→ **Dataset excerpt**
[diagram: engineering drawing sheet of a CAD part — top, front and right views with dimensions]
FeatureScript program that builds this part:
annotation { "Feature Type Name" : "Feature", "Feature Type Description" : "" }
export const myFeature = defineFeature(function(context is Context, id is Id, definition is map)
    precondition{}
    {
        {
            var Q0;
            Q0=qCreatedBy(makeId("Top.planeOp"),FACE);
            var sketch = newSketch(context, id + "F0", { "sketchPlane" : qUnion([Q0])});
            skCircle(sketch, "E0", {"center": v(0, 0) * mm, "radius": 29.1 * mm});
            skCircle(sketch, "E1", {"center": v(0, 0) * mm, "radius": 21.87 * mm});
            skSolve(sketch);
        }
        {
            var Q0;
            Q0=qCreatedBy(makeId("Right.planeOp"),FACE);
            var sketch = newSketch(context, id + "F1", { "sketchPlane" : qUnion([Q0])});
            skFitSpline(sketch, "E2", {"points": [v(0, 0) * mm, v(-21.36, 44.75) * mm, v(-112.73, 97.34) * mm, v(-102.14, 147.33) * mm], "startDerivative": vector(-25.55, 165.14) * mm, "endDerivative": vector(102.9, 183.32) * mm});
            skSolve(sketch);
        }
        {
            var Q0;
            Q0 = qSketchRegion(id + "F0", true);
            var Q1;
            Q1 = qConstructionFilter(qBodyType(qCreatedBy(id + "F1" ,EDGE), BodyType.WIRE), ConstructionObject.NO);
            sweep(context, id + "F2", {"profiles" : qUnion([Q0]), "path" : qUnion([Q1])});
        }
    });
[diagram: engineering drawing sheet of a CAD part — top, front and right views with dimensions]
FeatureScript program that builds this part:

...

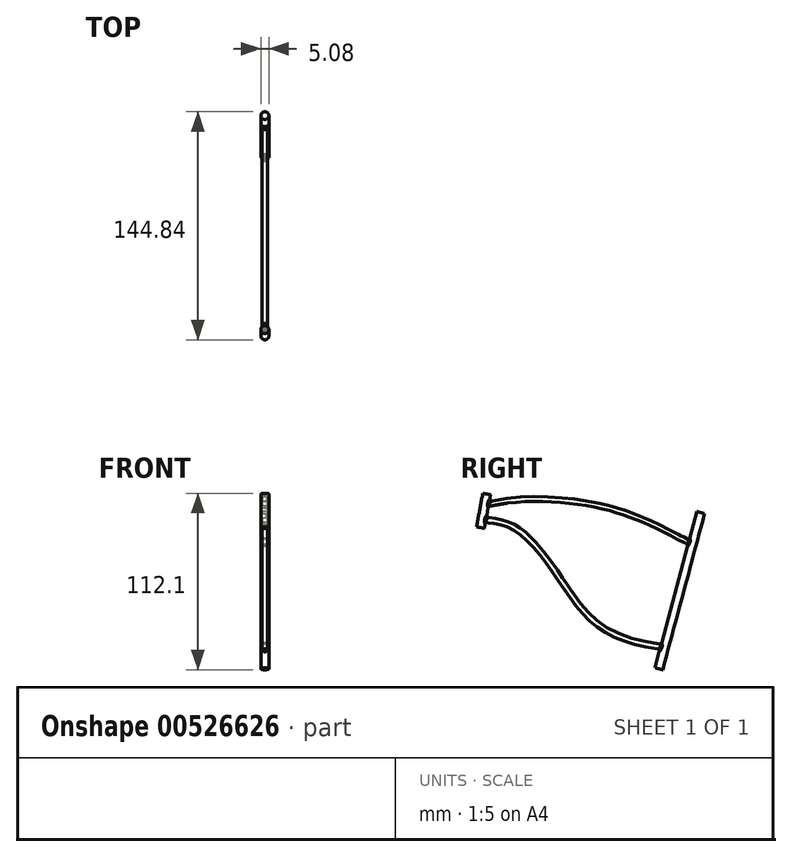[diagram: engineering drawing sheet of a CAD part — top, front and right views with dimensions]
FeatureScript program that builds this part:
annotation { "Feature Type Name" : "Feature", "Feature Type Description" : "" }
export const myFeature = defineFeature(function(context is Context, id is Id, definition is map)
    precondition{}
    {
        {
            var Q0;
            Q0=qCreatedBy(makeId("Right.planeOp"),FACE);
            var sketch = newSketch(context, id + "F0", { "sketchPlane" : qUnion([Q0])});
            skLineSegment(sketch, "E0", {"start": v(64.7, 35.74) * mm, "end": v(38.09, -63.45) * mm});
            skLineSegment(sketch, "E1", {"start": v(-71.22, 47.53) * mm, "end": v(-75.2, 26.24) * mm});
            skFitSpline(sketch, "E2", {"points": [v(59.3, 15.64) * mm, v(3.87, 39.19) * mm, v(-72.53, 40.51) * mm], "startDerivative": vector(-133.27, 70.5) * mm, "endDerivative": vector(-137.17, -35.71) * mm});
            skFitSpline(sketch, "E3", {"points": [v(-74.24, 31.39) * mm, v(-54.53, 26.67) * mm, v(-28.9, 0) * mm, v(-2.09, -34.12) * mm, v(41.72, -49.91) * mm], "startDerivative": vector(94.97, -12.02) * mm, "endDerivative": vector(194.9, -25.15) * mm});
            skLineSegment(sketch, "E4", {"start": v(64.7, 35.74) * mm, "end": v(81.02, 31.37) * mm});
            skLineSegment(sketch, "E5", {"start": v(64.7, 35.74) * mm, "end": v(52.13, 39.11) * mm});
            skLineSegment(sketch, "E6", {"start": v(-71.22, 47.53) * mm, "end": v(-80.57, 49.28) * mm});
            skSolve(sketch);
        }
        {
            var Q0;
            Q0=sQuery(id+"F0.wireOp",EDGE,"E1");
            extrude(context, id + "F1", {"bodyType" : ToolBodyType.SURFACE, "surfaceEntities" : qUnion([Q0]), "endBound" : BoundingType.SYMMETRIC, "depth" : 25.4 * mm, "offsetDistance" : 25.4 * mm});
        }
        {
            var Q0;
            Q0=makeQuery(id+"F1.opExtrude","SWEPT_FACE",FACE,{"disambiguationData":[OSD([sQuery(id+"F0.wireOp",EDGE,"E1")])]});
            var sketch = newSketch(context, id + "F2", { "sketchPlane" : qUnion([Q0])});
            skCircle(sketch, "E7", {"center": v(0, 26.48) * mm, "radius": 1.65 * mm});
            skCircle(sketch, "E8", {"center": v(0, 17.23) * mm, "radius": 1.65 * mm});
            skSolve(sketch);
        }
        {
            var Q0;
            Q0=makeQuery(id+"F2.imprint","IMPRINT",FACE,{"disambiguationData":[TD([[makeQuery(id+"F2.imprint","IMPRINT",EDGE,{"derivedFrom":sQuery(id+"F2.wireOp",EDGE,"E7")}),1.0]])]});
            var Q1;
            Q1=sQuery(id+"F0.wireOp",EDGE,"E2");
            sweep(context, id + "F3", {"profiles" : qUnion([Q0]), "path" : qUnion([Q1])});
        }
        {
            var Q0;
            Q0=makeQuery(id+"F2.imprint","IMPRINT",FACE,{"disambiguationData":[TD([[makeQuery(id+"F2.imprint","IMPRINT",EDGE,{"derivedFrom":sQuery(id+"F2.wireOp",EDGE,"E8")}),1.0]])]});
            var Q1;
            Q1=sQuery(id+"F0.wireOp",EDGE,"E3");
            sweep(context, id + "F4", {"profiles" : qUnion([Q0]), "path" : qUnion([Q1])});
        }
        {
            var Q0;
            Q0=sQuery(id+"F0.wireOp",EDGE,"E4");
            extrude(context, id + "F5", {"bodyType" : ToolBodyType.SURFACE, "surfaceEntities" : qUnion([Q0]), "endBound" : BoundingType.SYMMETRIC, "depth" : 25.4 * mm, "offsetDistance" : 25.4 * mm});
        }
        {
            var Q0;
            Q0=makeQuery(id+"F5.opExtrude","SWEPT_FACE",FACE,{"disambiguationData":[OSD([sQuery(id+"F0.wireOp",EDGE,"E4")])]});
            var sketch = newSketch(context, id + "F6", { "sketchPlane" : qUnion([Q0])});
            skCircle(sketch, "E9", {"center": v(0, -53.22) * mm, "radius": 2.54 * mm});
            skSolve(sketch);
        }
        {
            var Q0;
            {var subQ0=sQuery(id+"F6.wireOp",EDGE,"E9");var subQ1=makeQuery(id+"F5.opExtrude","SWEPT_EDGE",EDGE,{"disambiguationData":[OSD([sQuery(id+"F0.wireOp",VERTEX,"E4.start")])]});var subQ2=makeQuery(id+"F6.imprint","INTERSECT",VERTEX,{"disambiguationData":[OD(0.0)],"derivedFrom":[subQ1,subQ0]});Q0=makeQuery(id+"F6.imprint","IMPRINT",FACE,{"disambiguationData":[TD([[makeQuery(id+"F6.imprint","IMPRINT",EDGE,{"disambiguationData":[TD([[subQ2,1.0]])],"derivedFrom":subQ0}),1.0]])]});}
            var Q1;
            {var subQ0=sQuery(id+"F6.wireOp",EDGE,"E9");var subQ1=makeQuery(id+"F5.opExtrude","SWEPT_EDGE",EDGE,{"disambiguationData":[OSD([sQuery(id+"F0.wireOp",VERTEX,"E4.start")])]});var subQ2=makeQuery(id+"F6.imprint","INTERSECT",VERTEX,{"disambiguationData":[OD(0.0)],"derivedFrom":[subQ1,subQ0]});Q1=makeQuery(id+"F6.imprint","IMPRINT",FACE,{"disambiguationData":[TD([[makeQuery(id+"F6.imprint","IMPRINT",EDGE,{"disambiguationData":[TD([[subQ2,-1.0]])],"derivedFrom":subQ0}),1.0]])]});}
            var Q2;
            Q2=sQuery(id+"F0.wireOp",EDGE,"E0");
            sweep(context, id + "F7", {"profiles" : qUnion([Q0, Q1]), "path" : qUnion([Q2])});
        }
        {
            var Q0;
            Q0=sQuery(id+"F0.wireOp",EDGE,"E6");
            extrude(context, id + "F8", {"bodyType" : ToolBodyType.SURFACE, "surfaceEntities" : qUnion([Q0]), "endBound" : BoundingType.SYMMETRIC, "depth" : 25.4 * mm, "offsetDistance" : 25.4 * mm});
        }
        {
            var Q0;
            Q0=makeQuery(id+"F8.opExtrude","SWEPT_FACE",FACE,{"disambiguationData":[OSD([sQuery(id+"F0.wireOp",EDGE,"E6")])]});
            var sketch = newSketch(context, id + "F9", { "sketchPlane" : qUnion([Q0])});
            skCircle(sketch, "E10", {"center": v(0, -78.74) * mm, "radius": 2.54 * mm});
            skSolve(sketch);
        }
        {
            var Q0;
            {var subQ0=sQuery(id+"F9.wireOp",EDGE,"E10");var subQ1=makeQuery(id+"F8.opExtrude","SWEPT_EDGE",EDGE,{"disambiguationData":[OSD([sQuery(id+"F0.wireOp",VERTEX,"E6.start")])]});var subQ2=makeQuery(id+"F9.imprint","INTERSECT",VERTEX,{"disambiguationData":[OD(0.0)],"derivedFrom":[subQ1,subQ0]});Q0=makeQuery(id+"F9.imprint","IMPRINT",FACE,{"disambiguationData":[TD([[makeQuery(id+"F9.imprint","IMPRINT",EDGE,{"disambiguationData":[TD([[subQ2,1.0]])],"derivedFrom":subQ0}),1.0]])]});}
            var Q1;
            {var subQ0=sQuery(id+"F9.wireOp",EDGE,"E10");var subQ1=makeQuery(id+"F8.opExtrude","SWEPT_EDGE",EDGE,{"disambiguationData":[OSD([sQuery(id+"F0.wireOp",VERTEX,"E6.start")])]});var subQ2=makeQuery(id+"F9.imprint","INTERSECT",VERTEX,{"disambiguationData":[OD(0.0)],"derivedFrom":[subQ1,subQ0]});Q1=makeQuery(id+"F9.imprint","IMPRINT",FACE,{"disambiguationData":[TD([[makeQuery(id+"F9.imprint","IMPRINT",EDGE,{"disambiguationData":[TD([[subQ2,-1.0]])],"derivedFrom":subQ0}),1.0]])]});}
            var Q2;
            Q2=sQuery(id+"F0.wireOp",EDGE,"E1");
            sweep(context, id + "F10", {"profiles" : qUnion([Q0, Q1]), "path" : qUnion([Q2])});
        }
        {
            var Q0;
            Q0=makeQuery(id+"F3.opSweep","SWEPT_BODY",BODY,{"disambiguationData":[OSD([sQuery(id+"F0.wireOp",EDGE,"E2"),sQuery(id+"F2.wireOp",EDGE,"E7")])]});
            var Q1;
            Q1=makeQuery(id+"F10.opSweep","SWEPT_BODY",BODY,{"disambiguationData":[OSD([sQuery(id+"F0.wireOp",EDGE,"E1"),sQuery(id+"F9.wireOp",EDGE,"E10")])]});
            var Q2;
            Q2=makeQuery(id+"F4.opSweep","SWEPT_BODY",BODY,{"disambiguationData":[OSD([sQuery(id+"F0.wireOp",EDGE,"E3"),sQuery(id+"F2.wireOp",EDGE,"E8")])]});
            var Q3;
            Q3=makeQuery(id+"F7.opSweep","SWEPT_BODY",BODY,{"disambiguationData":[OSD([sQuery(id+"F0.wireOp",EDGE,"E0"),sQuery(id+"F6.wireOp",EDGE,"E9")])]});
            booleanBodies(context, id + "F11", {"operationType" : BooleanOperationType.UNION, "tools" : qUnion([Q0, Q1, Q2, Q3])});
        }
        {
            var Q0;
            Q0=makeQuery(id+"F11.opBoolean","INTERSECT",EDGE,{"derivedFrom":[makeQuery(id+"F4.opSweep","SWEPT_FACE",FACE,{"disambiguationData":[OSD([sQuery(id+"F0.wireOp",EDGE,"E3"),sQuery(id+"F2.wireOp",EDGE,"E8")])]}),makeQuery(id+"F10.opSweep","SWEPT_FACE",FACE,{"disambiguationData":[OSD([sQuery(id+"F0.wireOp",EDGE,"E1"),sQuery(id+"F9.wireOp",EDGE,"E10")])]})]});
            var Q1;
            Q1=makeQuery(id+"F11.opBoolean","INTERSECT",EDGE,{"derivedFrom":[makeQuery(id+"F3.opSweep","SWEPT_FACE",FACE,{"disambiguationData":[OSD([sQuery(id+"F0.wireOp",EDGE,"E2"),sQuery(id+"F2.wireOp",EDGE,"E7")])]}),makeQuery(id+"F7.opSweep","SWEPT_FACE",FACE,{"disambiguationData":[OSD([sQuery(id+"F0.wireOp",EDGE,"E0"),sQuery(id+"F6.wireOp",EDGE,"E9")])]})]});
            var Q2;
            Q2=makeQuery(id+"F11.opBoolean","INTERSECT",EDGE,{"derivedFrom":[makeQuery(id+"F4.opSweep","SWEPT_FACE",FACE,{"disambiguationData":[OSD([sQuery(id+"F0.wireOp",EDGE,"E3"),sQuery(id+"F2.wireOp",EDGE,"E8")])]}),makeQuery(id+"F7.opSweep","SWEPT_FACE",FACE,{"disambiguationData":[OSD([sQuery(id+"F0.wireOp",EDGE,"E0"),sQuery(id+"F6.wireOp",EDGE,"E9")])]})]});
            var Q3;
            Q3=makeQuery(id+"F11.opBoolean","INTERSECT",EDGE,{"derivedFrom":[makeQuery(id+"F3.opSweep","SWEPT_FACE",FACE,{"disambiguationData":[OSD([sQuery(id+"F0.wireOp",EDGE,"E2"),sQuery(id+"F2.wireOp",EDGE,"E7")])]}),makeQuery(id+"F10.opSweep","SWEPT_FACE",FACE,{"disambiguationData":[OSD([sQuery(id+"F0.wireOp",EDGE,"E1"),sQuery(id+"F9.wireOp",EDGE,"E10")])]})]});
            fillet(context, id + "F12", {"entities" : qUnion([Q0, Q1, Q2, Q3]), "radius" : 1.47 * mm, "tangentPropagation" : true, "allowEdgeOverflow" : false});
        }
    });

→ **PROBLEM REQUIREMENTS**
Report every line in the records that contains the string "skCircle".

→ **FULL SOLUTION**
            skCircle(sketch, "E0", {"center": v(0, 0) * mm, "radius": 29.1 * mm});
            skCircle(sketch, "E1", {"center": v(0, 0) * mm, "radius": 21.87 * mm});
            skCircle(sketch, "E7", {"center": v(0, 26.48) * mm, "radius": 1.65 * mm});
            skCircle(sketch, "E8", {"center": v(0, 17.23) * mm, "radius": 1.65 * mm});
            skCircle(sketch, "E9", {"center": v(0, -53.22) * mm, "radius": 2.54 * mm});
            skCircle(sketch, "E10", {"center": v(0, -78.74) * mm, "radius": 2.54 * mm});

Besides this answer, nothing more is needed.